# SUPPLIED ENTRIES
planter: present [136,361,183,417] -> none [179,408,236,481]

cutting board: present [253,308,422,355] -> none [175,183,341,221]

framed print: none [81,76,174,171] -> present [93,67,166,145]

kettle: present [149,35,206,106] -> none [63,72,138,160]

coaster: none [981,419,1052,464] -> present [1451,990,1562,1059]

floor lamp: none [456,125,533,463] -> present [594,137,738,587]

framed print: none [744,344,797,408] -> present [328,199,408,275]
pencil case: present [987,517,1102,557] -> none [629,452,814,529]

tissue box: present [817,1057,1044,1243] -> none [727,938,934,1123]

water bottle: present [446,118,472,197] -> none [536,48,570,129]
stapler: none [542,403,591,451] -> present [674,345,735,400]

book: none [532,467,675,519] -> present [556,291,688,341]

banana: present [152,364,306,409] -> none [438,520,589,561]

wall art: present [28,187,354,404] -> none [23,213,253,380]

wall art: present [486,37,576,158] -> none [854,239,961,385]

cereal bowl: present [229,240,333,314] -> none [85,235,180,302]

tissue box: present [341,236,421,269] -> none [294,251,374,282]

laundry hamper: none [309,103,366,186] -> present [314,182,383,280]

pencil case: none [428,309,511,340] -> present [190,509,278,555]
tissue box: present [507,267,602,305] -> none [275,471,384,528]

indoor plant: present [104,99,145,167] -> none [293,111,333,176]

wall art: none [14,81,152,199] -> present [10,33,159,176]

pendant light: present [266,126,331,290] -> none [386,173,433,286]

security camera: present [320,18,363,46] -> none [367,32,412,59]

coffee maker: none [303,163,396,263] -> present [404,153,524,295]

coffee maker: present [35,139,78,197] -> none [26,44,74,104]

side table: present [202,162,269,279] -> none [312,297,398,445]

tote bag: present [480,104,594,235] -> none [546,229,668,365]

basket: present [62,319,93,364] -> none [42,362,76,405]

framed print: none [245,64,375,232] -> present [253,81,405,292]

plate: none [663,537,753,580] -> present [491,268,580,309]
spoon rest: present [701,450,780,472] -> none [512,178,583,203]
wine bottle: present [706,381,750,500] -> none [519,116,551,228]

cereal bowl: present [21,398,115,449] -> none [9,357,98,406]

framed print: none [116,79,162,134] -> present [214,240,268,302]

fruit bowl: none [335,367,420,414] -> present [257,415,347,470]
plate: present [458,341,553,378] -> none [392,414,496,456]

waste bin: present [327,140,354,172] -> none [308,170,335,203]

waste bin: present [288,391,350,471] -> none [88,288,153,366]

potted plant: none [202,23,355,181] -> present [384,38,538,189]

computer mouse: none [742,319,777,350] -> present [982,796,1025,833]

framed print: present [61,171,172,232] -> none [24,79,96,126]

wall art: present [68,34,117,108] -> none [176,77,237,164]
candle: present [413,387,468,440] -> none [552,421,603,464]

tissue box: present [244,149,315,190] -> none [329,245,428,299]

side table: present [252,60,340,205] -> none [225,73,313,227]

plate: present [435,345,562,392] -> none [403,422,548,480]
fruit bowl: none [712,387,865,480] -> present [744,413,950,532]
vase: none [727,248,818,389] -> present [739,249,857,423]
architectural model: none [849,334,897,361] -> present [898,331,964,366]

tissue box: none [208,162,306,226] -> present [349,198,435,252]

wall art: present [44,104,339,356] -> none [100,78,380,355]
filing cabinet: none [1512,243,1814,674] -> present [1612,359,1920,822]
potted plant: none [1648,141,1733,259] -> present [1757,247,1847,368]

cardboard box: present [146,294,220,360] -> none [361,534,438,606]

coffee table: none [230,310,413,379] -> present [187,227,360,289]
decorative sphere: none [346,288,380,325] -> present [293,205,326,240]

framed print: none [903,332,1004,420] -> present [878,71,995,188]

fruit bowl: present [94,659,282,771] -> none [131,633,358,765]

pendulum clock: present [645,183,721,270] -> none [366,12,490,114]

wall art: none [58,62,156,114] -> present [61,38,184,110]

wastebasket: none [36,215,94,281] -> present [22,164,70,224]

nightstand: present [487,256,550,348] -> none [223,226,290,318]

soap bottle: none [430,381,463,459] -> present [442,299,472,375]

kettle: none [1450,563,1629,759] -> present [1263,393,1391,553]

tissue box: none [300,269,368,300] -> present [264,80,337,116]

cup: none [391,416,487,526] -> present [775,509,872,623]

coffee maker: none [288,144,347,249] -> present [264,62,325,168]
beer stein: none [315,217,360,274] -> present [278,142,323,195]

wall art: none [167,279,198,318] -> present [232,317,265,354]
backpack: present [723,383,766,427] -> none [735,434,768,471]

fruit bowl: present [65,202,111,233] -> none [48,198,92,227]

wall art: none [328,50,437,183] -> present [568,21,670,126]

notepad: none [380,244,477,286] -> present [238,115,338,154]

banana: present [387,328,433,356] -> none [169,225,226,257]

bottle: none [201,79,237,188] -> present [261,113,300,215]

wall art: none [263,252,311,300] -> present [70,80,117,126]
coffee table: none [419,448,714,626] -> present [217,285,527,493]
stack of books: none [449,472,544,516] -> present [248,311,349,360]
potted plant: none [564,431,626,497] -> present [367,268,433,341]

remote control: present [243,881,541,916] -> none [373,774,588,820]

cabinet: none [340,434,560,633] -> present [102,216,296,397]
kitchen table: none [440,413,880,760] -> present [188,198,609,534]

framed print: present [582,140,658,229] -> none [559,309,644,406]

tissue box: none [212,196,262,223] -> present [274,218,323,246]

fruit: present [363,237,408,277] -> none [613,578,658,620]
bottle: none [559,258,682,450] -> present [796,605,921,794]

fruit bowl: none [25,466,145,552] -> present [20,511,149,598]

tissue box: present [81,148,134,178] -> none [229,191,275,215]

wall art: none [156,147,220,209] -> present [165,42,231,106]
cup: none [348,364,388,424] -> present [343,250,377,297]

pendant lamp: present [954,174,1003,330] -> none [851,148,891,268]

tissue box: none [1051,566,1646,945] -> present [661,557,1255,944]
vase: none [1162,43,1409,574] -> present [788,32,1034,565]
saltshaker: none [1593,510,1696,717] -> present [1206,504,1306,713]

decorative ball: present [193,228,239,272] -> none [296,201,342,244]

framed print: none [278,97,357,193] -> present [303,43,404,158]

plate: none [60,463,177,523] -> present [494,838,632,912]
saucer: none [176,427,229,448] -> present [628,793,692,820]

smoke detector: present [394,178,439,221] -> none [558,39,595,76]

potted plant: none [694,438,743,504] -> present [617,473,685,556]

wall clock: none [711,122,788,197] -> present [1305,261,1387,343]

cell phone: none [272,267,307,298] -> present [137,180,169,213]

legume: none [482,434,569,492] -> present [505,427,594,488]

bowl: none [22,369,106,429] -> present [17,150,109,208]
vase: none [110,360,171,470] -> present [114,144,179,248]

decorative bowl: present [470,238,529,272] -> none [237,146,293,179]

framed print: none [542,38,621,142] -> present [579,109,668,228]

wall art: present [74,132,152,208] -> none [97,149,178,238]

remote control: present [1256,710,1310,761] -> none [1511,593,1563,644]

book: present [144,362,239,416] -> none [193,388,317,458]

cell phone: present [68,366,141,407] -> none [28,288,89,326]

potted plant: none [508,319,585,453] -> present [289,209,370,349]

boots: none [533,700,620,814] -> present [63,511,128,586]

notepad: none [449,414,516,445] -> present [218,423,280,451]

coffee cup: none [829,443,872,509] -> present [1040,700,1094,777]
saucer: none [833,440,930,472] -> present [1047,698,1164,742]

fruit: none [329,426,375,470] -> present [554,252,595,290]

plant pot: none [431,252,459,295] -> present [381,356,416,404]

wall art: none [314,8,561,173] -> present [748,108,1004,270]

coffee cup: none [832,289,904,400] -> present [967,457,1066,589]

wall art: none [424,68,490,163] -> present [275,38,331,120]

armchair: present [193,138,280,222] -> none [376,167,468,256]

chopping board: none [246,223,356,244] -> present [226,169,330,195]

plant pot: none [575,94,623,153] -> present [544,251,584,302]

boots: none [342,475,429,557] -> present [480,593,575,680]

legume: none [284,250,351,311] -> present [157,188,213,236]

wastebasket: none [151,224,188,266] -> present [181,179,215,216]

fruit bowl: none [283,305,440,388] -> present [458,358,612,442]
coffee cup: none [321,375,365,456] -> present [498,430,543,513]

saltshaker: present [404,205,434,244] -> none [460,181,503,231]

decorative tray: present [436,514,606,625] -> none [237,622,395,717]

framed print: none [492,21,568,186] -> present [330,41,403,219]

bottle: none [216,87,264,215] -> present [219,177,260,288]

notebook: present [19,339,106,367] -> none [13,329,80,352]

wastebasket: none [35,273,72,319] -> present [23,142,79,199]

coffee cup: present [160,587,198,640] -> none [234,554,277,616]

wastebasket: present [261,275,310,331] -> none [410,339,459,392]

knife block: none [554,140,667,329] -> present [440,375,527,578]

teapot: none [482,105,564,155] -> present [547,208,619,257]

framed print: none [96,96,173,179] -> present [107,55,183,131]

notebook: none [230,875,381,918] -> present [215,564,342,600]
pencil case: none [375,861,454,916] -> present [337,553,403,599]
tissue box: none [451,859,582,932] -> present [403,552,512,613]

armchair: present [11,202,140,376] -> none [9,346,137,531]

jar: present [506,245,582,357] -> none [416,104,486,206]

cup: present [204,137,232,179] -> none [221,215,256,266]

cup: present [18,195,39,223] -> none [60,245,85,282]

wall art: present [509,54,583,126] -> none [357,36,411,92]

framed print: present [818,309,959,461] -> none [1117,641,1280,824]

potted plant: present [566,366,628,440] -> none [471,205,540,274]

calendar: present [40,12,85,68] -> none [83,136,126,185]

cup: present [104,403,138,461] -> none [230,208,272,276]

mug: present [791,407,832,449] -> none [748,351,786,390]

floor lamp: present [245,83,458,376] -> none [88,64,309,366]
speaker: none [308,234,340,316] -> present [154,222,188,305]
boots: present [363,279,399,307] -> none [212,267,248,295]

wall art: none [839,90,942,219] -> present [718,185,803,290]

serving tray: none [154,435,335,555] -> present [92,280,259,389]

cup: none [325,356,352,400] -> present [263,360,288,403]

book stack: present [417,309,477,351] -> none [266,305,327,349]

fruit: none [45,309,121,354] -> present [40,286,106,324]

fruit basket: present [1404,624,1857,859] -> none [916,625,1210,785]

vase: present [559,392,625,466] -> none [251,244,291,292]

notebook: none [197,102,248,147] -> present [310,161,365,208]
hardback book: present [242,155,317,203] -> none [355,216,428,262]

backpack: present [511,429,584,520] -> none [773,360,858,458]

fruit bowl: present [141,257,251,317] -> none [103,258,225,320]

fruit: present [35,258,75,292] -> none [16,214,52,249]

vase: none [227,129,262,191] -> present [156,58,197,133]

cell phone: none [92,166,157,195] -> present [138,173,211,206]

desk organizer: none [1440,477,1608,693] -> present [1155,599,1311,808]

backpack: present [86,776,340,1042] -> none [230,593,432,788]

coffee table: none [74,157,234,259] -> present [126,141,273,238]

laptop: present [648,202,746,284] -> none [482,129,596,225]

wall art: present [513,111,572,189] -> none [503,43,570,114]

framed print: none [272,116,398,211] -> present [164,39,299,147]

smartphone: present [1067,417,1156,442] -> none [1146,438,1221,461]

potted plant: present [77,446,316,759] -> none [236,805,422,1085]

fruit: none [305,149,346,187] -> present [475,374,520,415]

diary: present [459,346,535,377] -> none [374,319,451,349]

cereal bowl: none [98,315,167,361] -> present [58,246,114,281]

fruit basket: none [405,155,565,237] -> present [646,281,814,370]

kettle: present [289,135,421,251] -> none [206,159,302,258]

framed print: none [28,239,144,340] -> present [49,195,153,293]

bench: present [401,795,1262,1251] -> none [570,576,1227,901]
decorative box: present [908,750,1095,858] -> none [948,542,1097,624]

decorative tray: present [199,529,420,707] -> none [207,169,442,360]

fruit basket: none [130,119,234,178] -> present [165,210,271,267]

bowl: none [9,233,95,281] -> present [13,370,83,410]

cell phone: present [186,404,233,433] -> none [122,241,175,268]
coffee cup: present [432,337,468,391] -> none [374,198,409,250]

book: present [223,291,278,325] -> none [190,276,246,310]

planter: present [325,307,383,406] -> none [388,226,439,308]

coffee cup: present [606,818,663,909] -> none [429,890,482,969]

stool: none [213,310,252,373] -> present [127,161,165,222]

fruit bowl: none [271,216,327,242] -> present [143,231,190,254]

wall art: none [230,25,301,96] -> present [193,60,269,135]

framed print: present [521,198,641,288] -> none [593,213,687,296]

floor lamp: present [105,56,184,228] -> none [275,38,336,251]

# WHAT YOU WILL DO
Up to and including the line with "laundry hamper: none", transcribe the entries above exactly, starting from their first line.

# RESULT
planter: present [136,361,183,417] -> none [179,408,236,481]

cutting board: present [253,308,422,355] -> none [175,183,341,221]

framed print: none [81,76,174,171] -> present [93,67,166,145]

kettle: present [149,35,206,106] -> none [63,72,138,160]

coaster: none [981,419,1052,464] -> present [1451,990,1562,1059]

floor lamp: none [456,125,533,463] -> present [594,137,738,587]

framed print: none [744,344,797,408] -> present [328,199,408,275]
pencil case: present [987,517,1102,557] -> none [629,452,814,529]

tissue box: present [817,1057,1044,1243] -> none [727,938,934,1123]

water bottle: present [446,118,472,197] -> none [536,48,570,129]
stapler: none [542,403,591,451] -> present [674,345,735,400]

book: none [532,467,675,519] -> present [556,291,688,341]

banana: present [152,364,306,409] -> none [438,520,589,561]

wall art: present [28,187,354,404] -> none [23,213,253,380]

wall art: present [486,37,576,158] -> none [854,239,961,385]

cereal bowl: present [229,240,333,314] -> none [85,235,180,302]

tissue box: present [341,236,421,269] -> none [294,251,374,282]

laundry hamper: none [309,103,366,186] -> present [314,182,383,280]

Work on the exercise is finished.